System Software and Services

Performance Interference in Next-Generation Systems

Contact: Patrick G. Bridges (bridges@cs.unm.edu); Oscar Mondragon (oscar.mondragon@gmail.com)

System software for next-generation HPC systems must handle complex resource allocation decisions, but these decisions may adversely interfere with application performance. We are researching new techniques to characterize and optimize system software interactions with applications for forthcoming HPC systems. These techniques leverage novel extreme value models of the impact of interference on HPC application performance. Our initial results, to be presented this year at Supercomputing, demonstrate that this approach can accurately predict the impact of a wide range interference workloads on modern HPC applications.

OS Support for Application Composition

Contact: Noah Evans (nevans@sandia.gov); Patrick G. Bridges (bridges@cs.unm.edu)

Emerging applications increasingly rely on multiple cooperating components to model and analyze complex phenomena. We are researching novel OS mechanisms for supporting such composed applications, for example for efficiently handling data movement and control between co-located application components. Our research leverages features of the Hobbes Exascale Operating System to effectively support emerging composed applications.

Supporting Thread-Level Heterogeneity in Coupled Applications

Contact: Sam Gutierrez (samuel@cs.unm.edu); Dorian C. Arnold (darnold@cs.unm.edu)

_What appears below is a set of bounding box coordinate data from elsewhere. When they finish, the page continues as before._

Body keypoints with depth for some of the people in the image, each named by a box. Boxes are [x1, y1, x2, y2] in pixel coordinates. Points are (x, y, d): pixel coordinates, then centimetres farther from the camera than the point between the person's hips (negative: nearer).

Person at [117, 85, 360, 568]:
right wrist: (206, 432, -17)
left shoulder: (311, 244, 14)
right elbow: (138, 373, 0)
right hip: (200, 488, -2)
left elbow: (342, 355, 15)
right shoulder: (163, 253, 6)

Hybrid parallel program models that combine message passing and multithreading (MP+MT) are becoming more popular, extending the basic message passing (MP) model that uses single-threaded processes for parallelism. A consequence is that coupled parallel applications increasingly comprise MP libraries together with MP+MT libraries with differing preferred degrees of threading, resulting in thread-level heterogeneity. Our approach enables full utilization of all available compute resources throughout an application's execution by providing programmable facilities to dynamically reconfigure runtime environments for compute phases with differing threading factors and affinities.